STATED GOAL 1: In the passage on Huawei's carrier business, what global share of the radio access network market did Huawei hold last year?
STATED GOAL 2: From the passage on Huawei's carrier business, extract the stretch from "Only a minority" through "resistance to a ban.".

DOCUMENT PASSAGE:
------------------------------

Unlike the smartphone business, which stumbled and then recovered, Huawei’s carrier unit never suffered a big loss of market share, either. In the market for radio access network (RAN) products, the biggest equipment sector and a focus of the US anti-Huawei campaign, it remained the leader last year, with a 31.3% share globally, the same it held in 2022, according to data from Omdia, a Light Reading sister company. For comparison, Ericsson’s share dipped 1.4 percentage points last year, to 24.3%, while Nokia’s was up 1.7 points, to 19.5%. Nobody viewing these figures would think Huawei a victim of sanctions.
Headline figures, however, may have obscured what is happening at a country level. A possible clue is in the sales number for China. At more than RMB471 billion ($60 billion), it grew nearly 17% last year and accounted for 67% of the total, up from 52% in 2018. Recent growth is only partly explained by the smartphone recovery. Chinese companies have spent more on Huawei’s ICT products just as telcos in certain other countries have cut back.
But they have not cut back as much as the US would have wanted. And where it has happened, it has been largely for geopolitical reasons rather than concern about Huawei’s technology competitiveness. The UK is perhaps the only country that has drawn a direct link between US chip moves and its decision to order the removal of Huawei’s 5G network products by the end of 2027. Even there, the worry seems to be that authorities can no longer guarantee the security of Huawei’s network products.
Only a minority of European Union (EU) countries have imposed restrictions on Huawei, and as few as nine of the 30 NATO countries outside North America, according to Earl Lum, the president of analyst company EJL Wireless Research. In the biggest European economy of Germany, where Huawei’s products feature at about half of 5G sites, there has been fierce resistance to a ban.

------------------------------

PROVIDED INFORMATION:
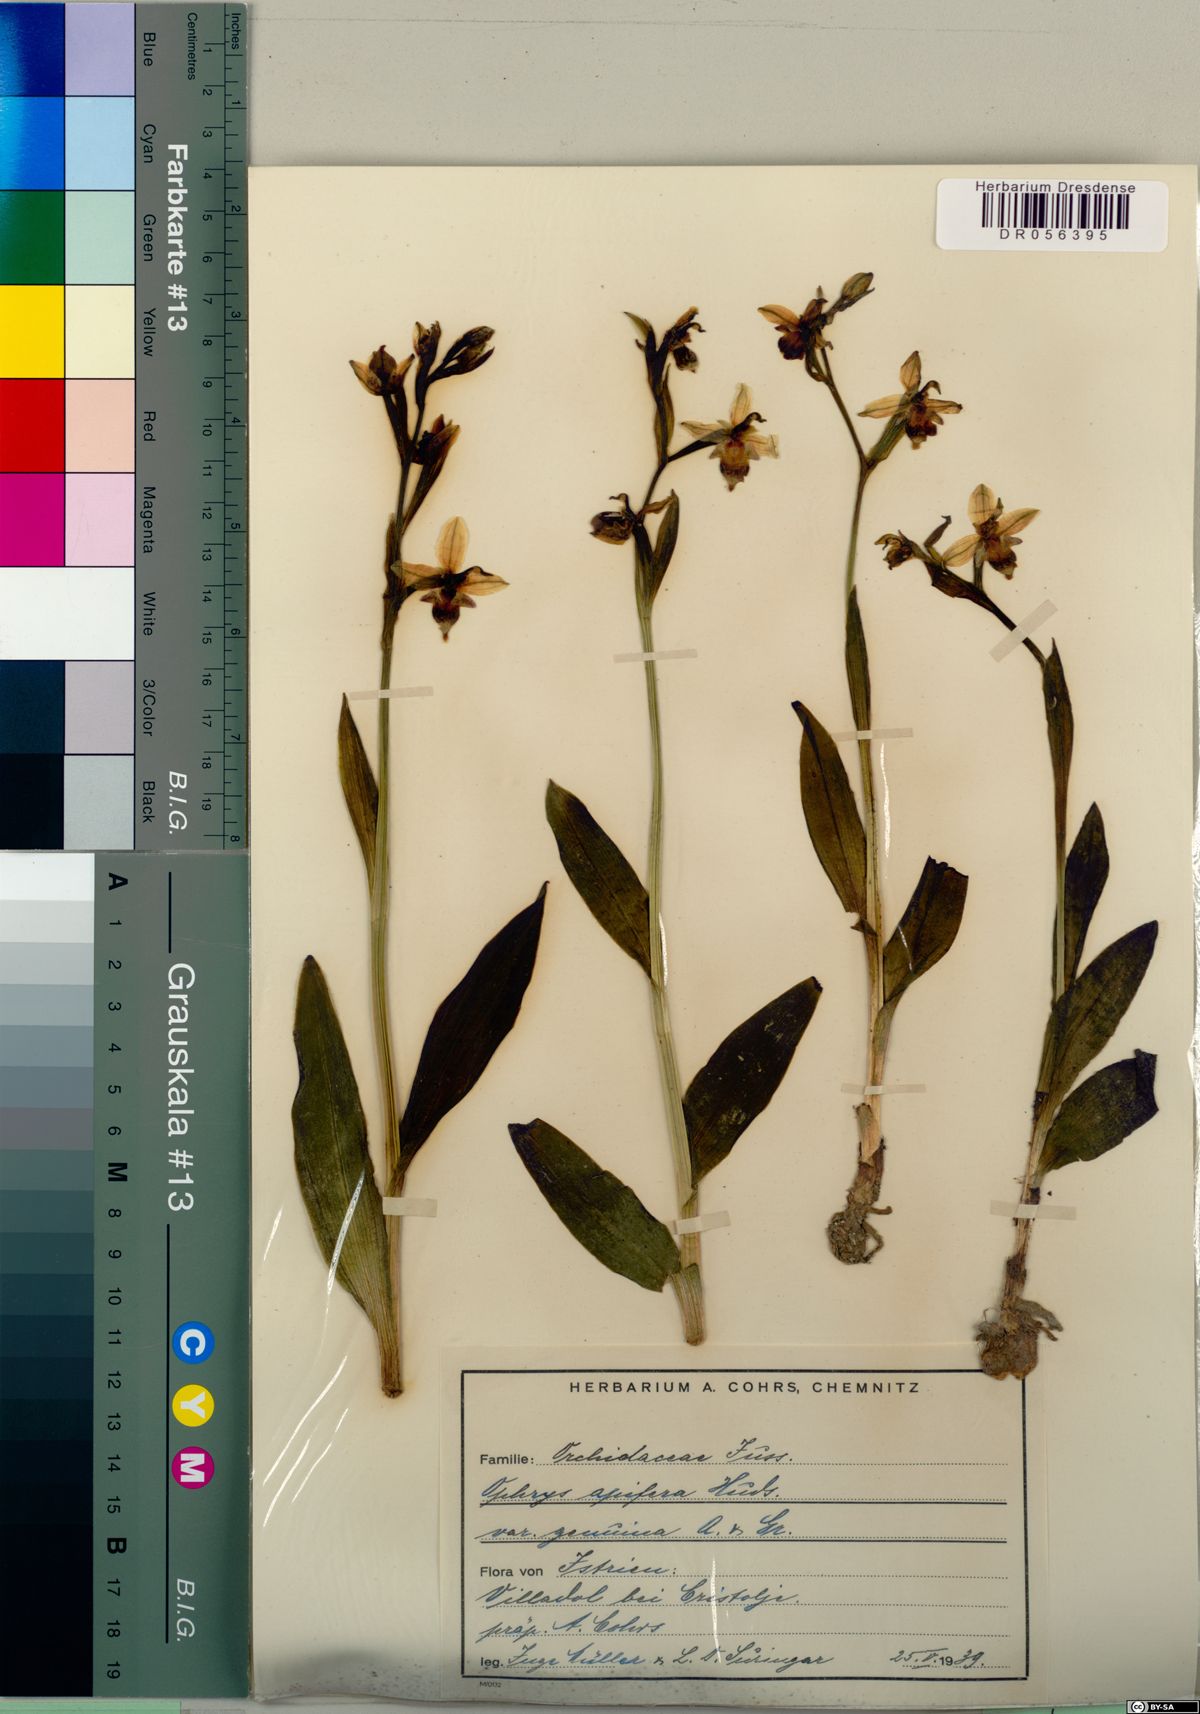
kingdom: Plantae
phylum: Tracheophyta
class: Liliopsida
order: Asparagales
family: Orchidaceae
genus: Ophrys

------------------------------

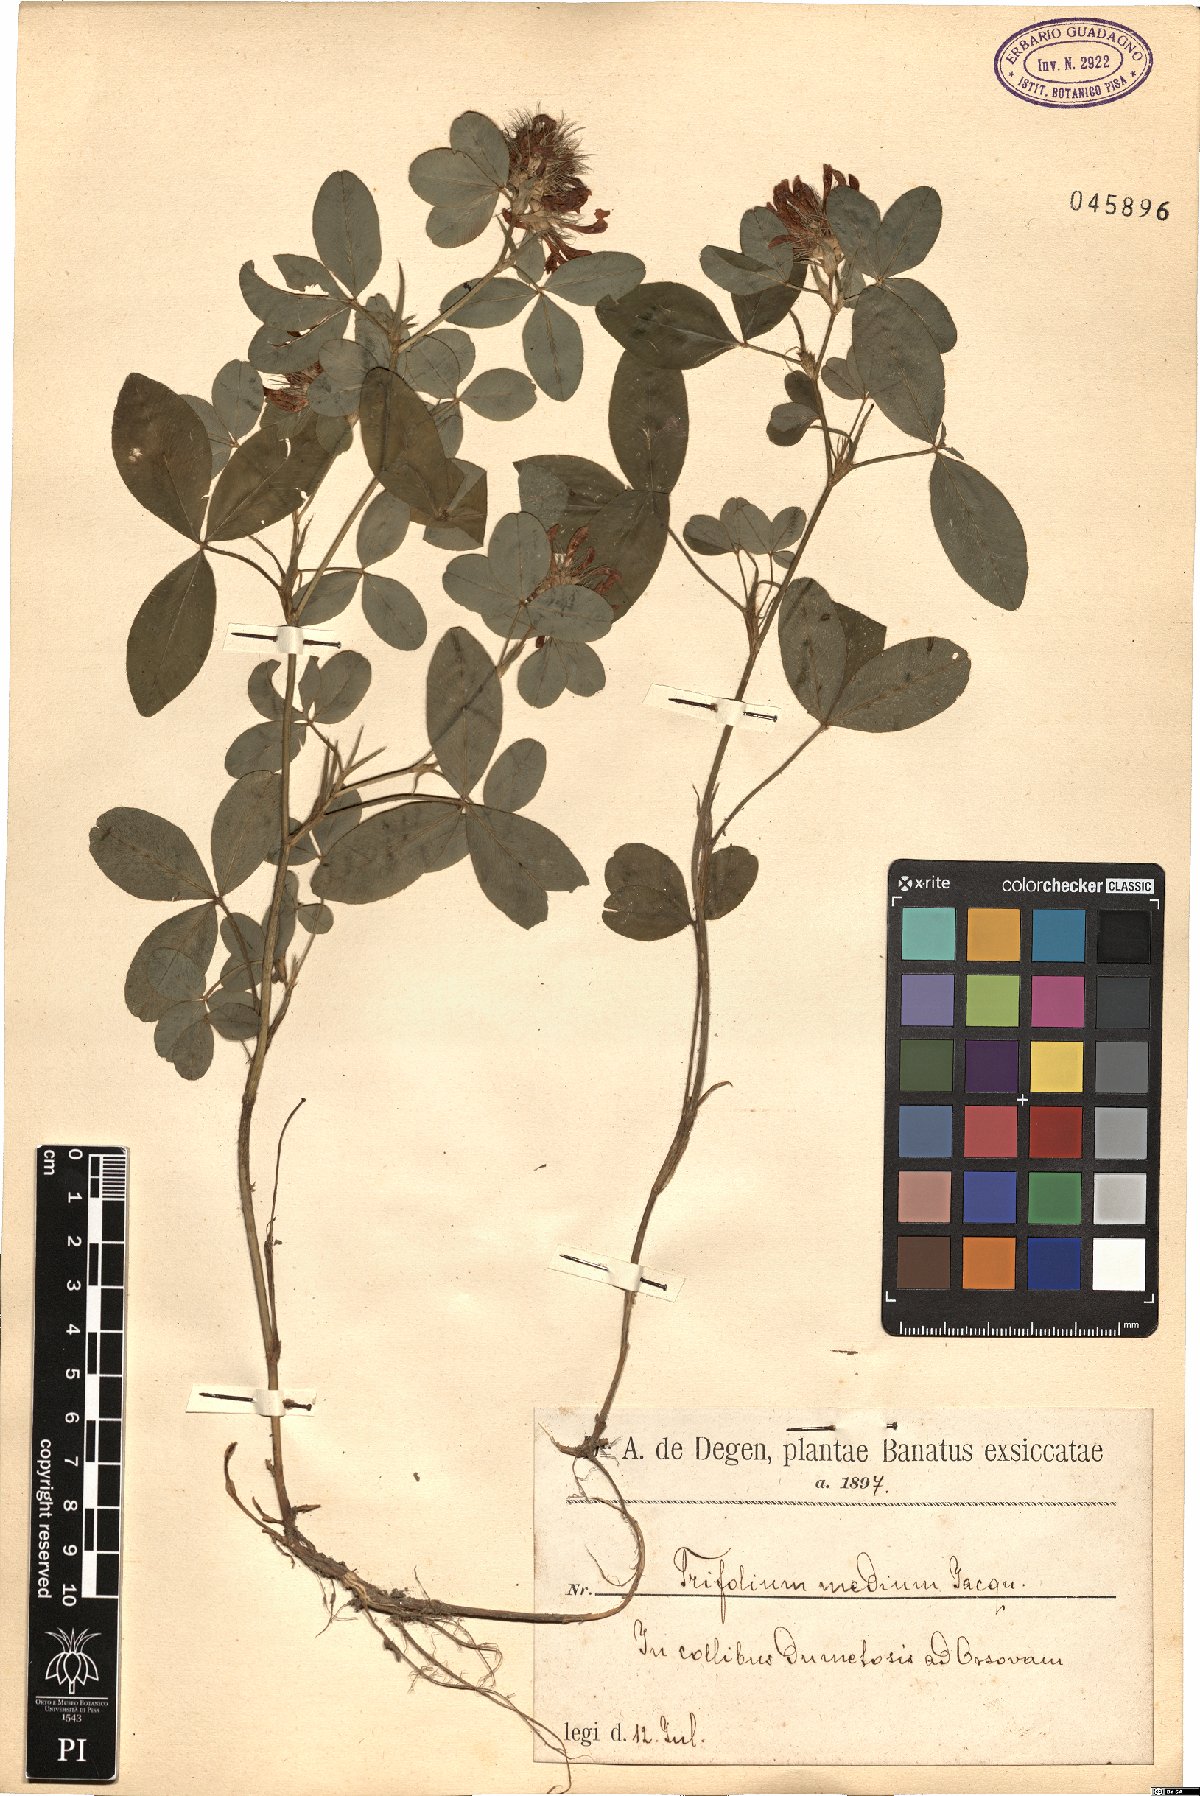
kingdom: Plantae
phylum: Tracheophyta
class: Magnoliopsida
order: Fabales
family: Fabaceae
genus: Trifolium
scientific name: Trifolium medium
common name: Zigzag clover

------------------------------

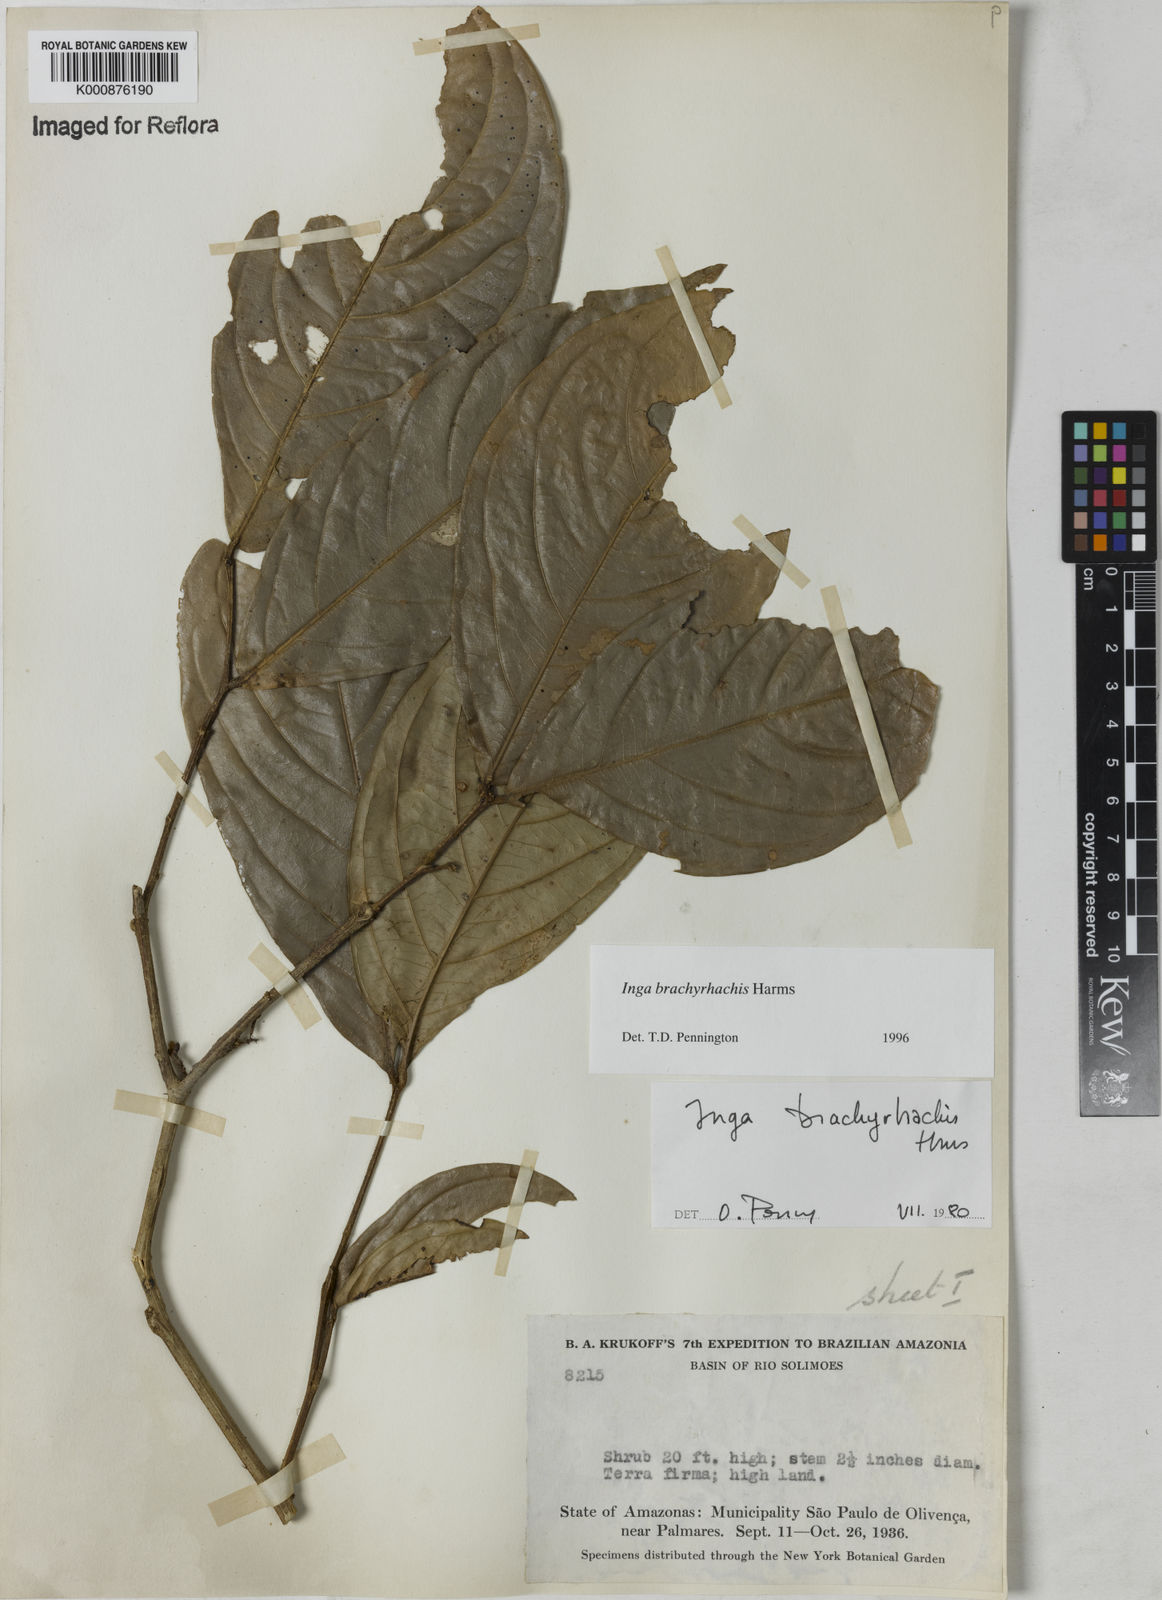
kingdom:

------------------------------

WRITTEN SOLUTION 1: 31.3%

WRITTEN SOLUTION 2:
Only a minority of European Union (EU) countries have imposed restrictions on Huawei, and as few as nine of the 30 NATO countries outside North America, according to Earl Lum, the president of analyst company EJL Wireless Research. In the biggest European economy of Germany, where Huawei’s products feature at about half of 5G sites, there has been fierce resistance to a ban.